• _Brief_
Only one thing is required: the number of lines in the entries below that contain "Tsuya".

• _Records for the exercise_
^^^^^^^^
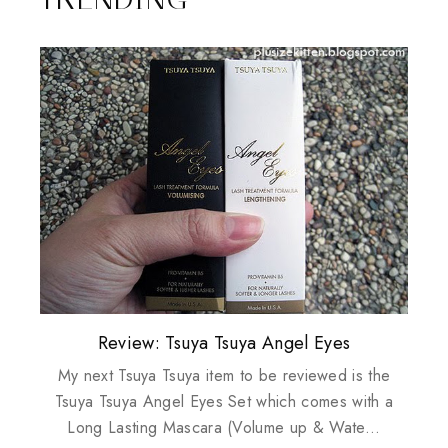
Plusizekitten Easter Surprise Giveaway
My take on Chicken Wings & House
Biotherm PUREFECT Skin Giveaway
Review: Tsuya Tsuya Angel Eyes
Standing Up For Myself
Husbands
My next Tsuya Tsuya item to be reviewed is the
Tsuya Tsuya Angel Eyes Set which comes with a
Long Lasting Mascara (Volume up & Wate...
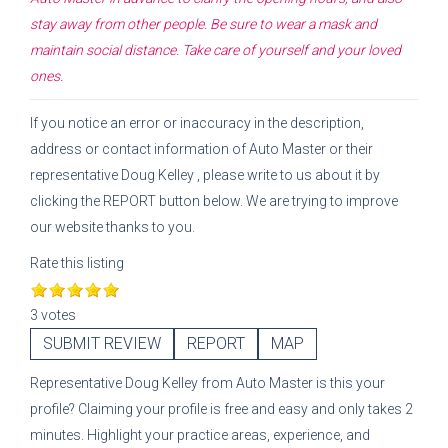
stay away from other people. Be sure to wear a mask and
maintain social distance. Take care of yourself and your loved
ones.
If you notice an error or inaccuracy in the description,
address or contact information of
Auto Master
or their
representative
Doug Kelley
, please write to us about it by
clicking the REPORT button below. We are trying to improve
our website thanks to you.
Rate this listing
3 votes
SUBMIT REVIEW
REPORT
MAP
Representative
Doug Kelley
from
Auto Master
is this your
profile? Claiming your profile is free and easy and only takes 2
minutes. Highlight your practice areas, experience, and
^^^^^^^^
• _Exercise response_
3